§ **Your instructions**: Convert the data below into a JSON list of strings with one string for each line, omitting blank lines and leaving out the pictures.

┏━━

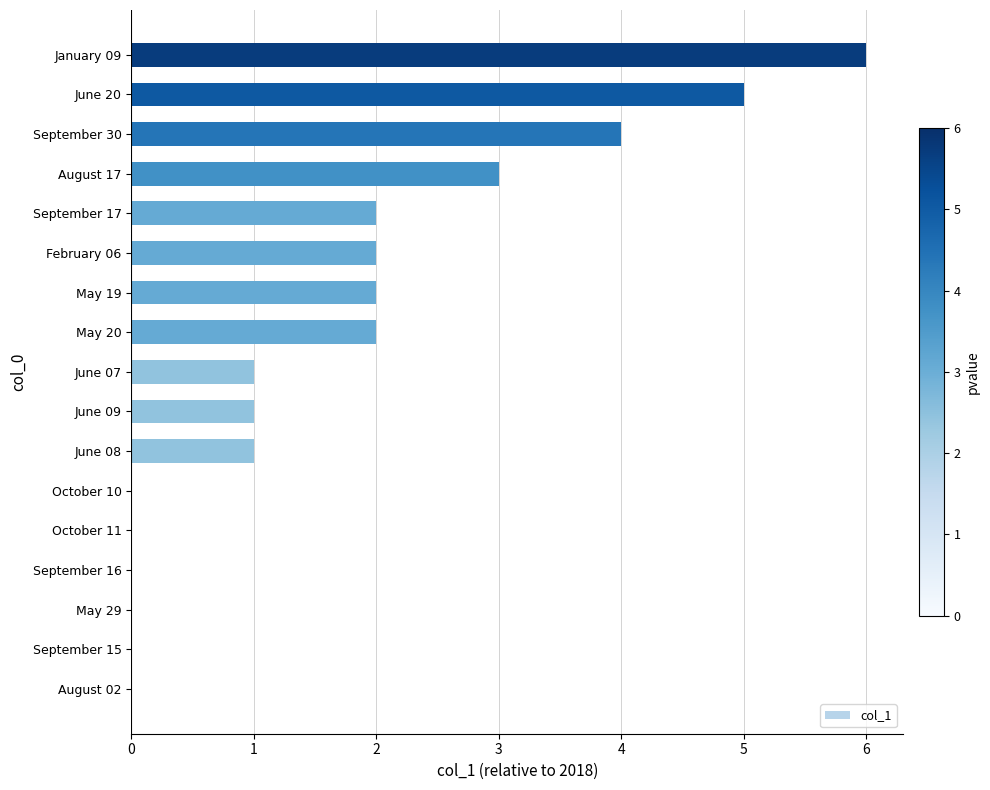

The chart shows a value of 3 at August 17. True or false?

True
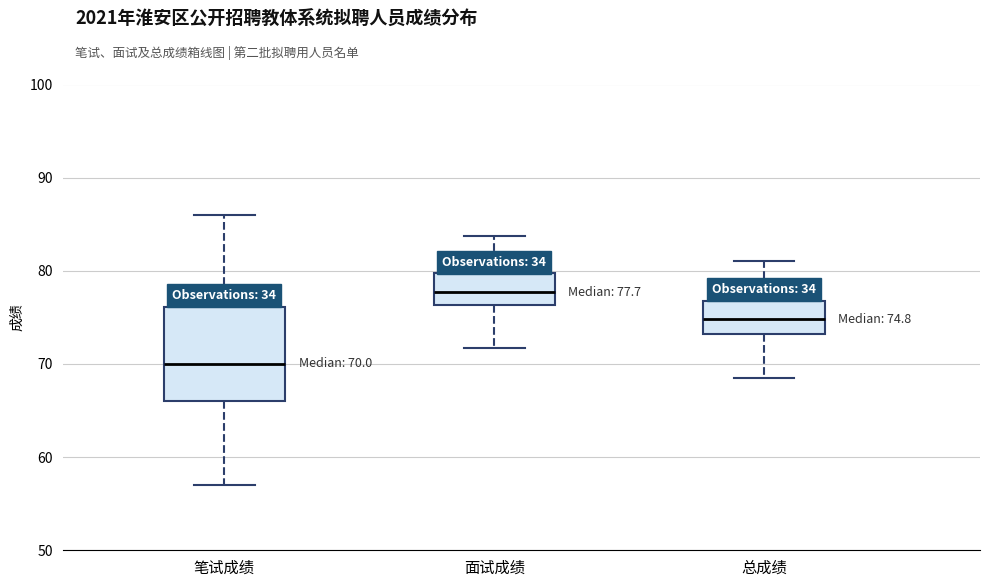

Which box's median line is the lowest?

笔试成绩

┗━━

§ **Result**:
[
  "The chart shows a value of 3 at August 17. True or false?",
  "True",
  "Which box's median line is the lowest?",
  "笔试成绩"
]